Last post Wed, Jul 30 2008 1:05 PM by Norma Carroll. 13 replies.
It seems I always had people making promises to me and always either waffling or flaking out on me for some reason and not keep their commitments they make...How do you stop having people who make promises which they never seem to keep? Should you continue to relay on them in doing anything? Or trust no one any longer in doing anything?
Boy Peter, I don't know the answer to that one. I know how you feel though. It's hard to understand that behavior. I guess you take everything with a grain of salt and don't count on anyone but yourself. It would help to know the specifics here. I'm not trying to be nosy, but just want to help. Hang in there.
Becky
Also, without knowing the history or specifics you may be addressing.... I would answer from the "Mom" within me - sharing my Mother's loving wisdom that I passed to my sons long ago when they too were heartbroken by unkept promises and unmet expectations.
People invariably get caught up being 'nice', or maybe feel cornered and exceed their abilities. Try not to hold a grudge. It only wears you down and alienates you from friends and family. We're all human and fallible. Try to regard a broken promise as a good intent toward kindness 'gone astray'.... and let it go from whence it came.
This sort of heartbreak happens to all of us at some point. Therefore, most would agree with Becky... learn not to count on anyone, but yourself. Be careful to not compel others to make promises... and likewise take extra care to not make promises you may be unable to keep. .
And keep in mind that a plan is not the same as a promise. Therefore, it only makes sense to protect oneself, and never build your calendar or hopes around someone else's intent... and always be willing to adjust your plans accordingly.
You are the keeper of your own most cherished and reliable intent and plan. Therefore, if you are your own best friend and supporter - no one can ever take that away from you. xx0x0xx
Like the old saying goes - "Don't count on anything, and you won't be disappointed." Be well, be true, and be good to yourself... others will join you. <cyber-hugs>
All my best,
Olivette
I can't give better advice than Olivette's, but I want you to know that many of us have shared your experience and it is hard. Stay strong, and please let us know how you are doing. Warm regards, Bonnie
If give people the benefit of the doubt a couple times, especially if they have been a close friend of mine. However, my friends also need to be reliable and if I cannot rely on them, than I don't consider them a close friend. Also, try talking to them about it as they might not fully realize how their actions are directly affecting you.
I've taught my kids that their reputation is gold. Once it's damaged, they're done for. I've told them never to make promises they can't keep. That's a tough one, but it's timeless advice.
I would rather have someone tell me "no, they can't," or "they don't have time," than have them tell me something they can't live up to.
However, people are fallible and they make mistakes. So do I. I guess you give them as many chances as you feel comfortable with, then write them off.

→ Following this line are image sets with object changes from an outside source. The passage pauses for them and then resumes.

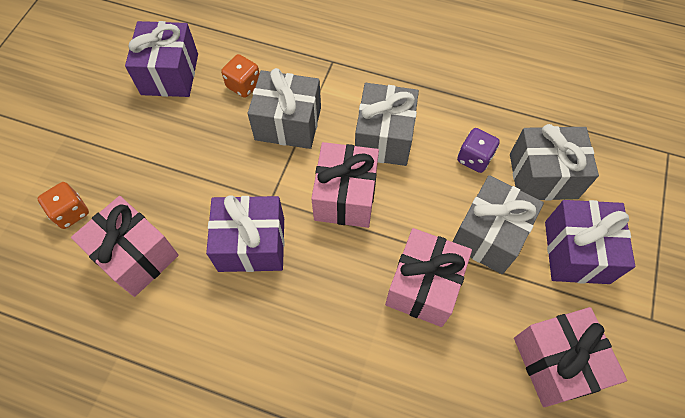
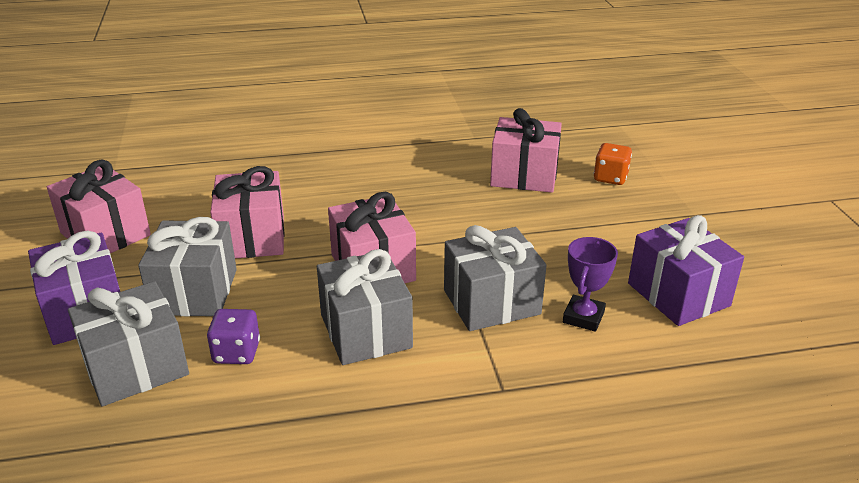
camera: 150 degrees right, 30 degrees down
purple gift [206,196,284,272] -> none
orange dice [221,54,260,98] -> purple trophy [563,237,618,332]

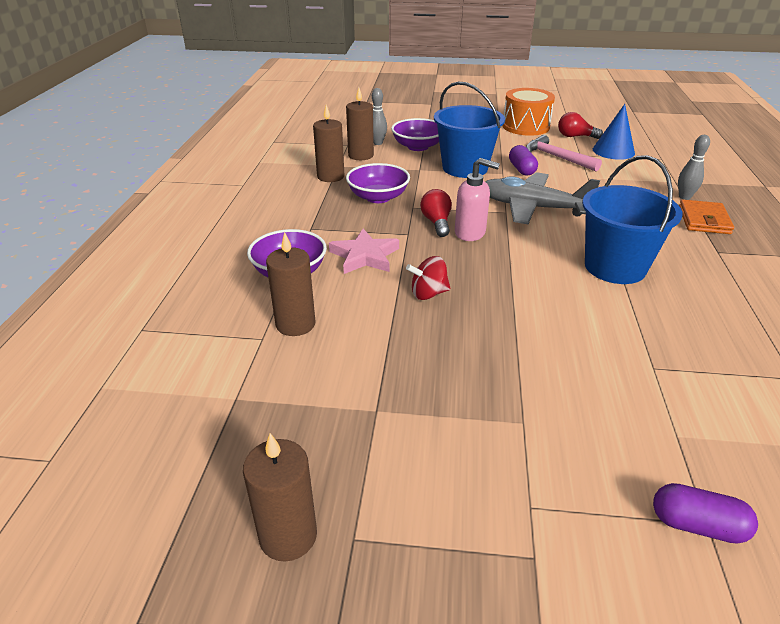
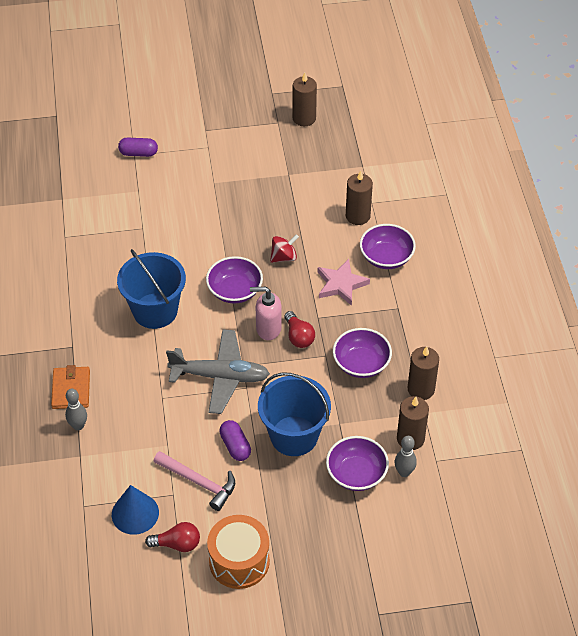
camera: 165 degrees right, 15 degrees up
none -> purple bowl [206,256,263,304]

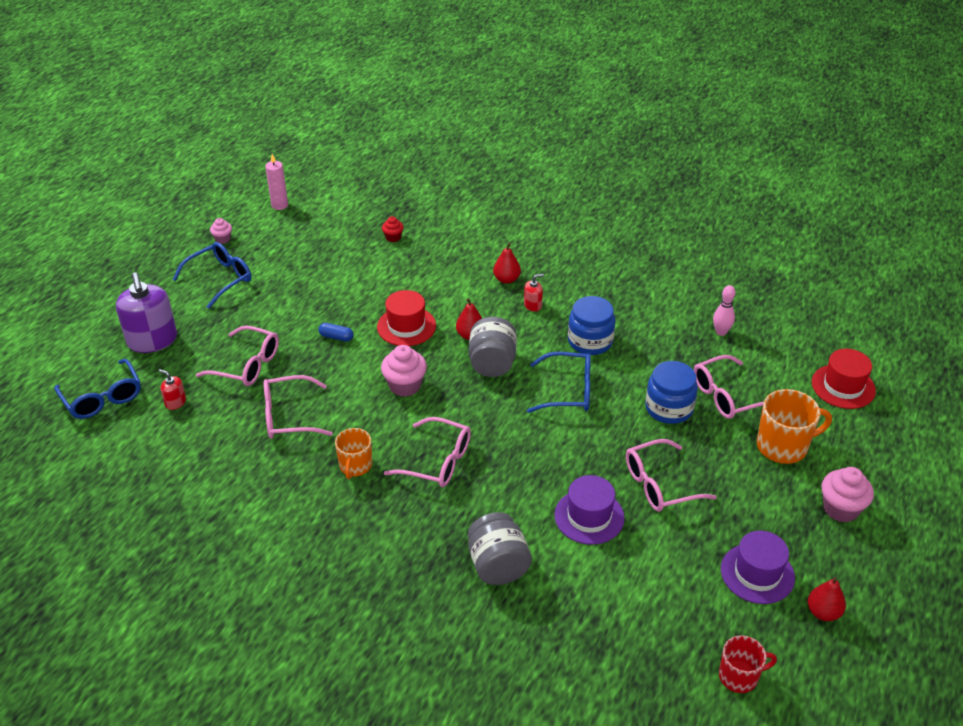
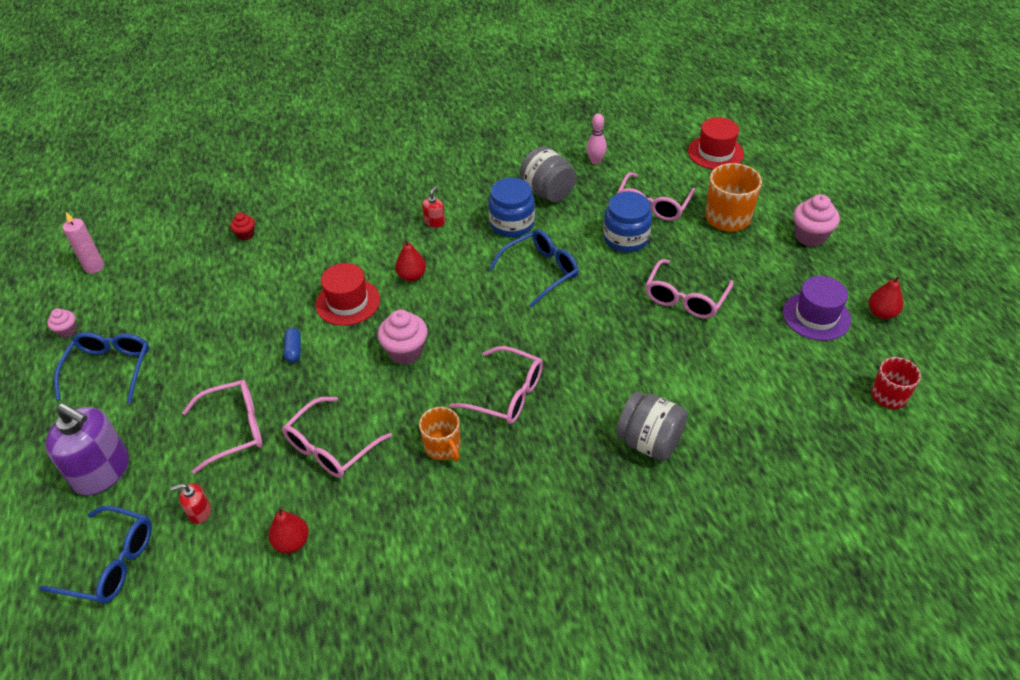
camera: 40 degrees left, 5 degrees up
blue capsule [318,323,354,342] -> blue capsule turned 75 degrees counterclockwise [284,328,301,363]
pink glasses [384,417,471,487] -> pink glasses turned 45 degrees clockwise [449,346,543,424]
grey jar [469,317,517,377] -> grey jar moved to [520,147,577,202]
red pear [493,243,521,284] -> red pear moved to [268,506,309,553]
purple hat [554,475,625,544] -> none

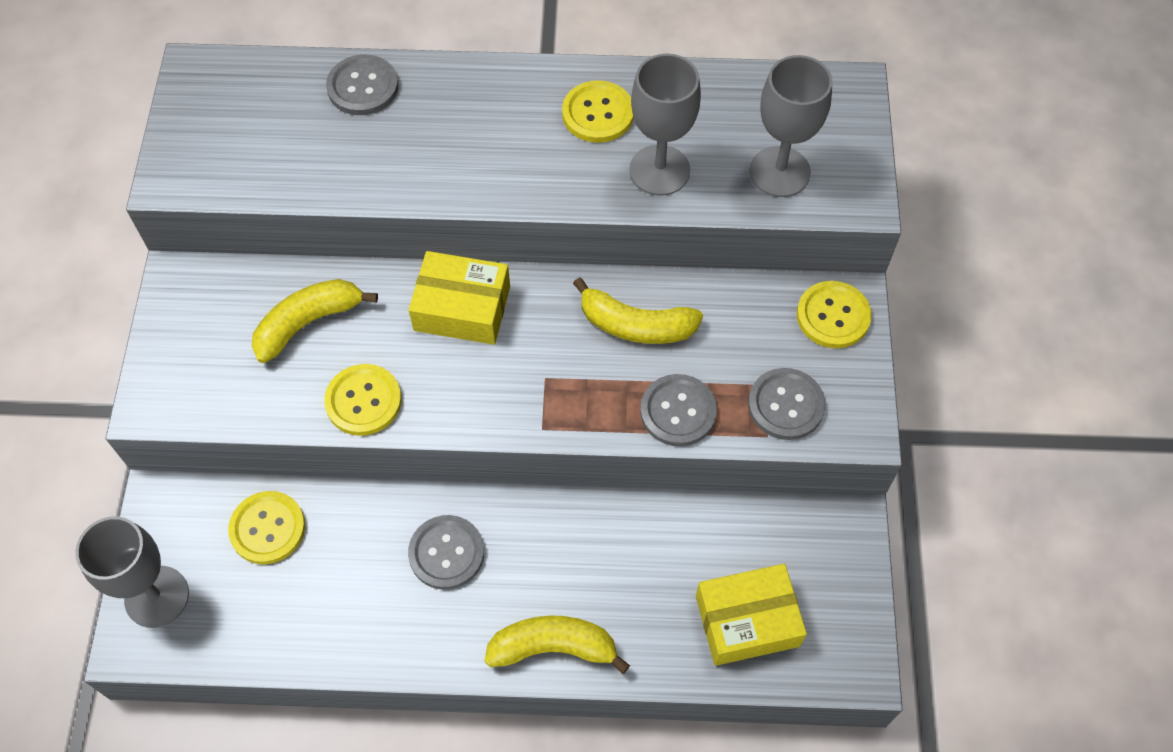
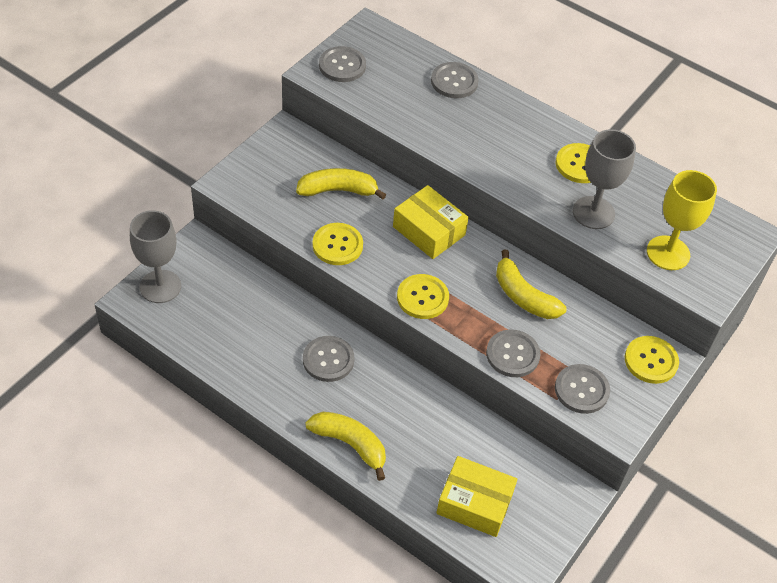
camera: 30 degrees right, 10 degrees down
yellow button [228,491,305,564] -> yellow button moved to [397,274,449,319]
grey goblet [750,55,833,197] -> yellow goblet [647,170,717,270]
none -> grey button [319,46,366,82]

You're the only one who can really determine how far you can trust them after they let you down.
Most of my "friends" do not call me or come around any more since my strokes. I can't even count on family for help. I was always a man of my word,and went out of my way to help and do the right thing before I got sick. Now the only one I can count on is me.
I HAVE FOUND SINCE I AM DIFFERENT NOW PEOPLE SEEM TO THINK IT IS OK TO SAY THEY WILL DO SOMETHING BUT THEN "FORGET". I HAVE MADE A NEW GROUP OF FRIENDS WHO ALL HAVE SOME DISABILITY OF THEIR OWN. I KNOW I CAN COUNT ON THEM BECAUSE THEY KNOW THEY CAN COUNT ON ME. GOOD LUCK AND I HOPE WHATEVER YOUR SITUATION YOU FIND AT LEAST ONE RELIABLE FRIEND.
Thanks everyone for sharing your insights.
I was speaking of business deals with other businesses, who dont follow through with agreements they made, like selling my groups candy to raise money for our cause. I guess you can say the same thing in regards to interpersonal relationships. Like I said before in other threads, if a woman flakes out on me in meeting with me for coffee for a first meeting, by not showing up, or not bothering in calling me to cancel before I go to meet her at the coffee shop and spend about $2 bucks for coffee all I did was blown $2 bucks on coffee and a no show, I just take her off my list of prospects nothing more.
Business and personal relationships share commanlities. You need to be able to trust both and if not, the relationship will suffer as a result. Best wishes.
brucec3: Most of my "friends" do not call me or come around any more since my strokes. I can't even count on family for help. I was always a man of my word,and went out of my way to help and do the right thing before I got sick. Now the only one I can count on is me.
I have to say that Bruce said it for me as well. One "friend" even said "I don't know how to talk to you anymore" and that told me they didn't know how to get past the wheelchairs or my obvious imparements. It saddens me. I was a pretty well-known local materials artist here and now the only time the phone rings is to confirm doctors appointments.
i would come and visit bruce if i could.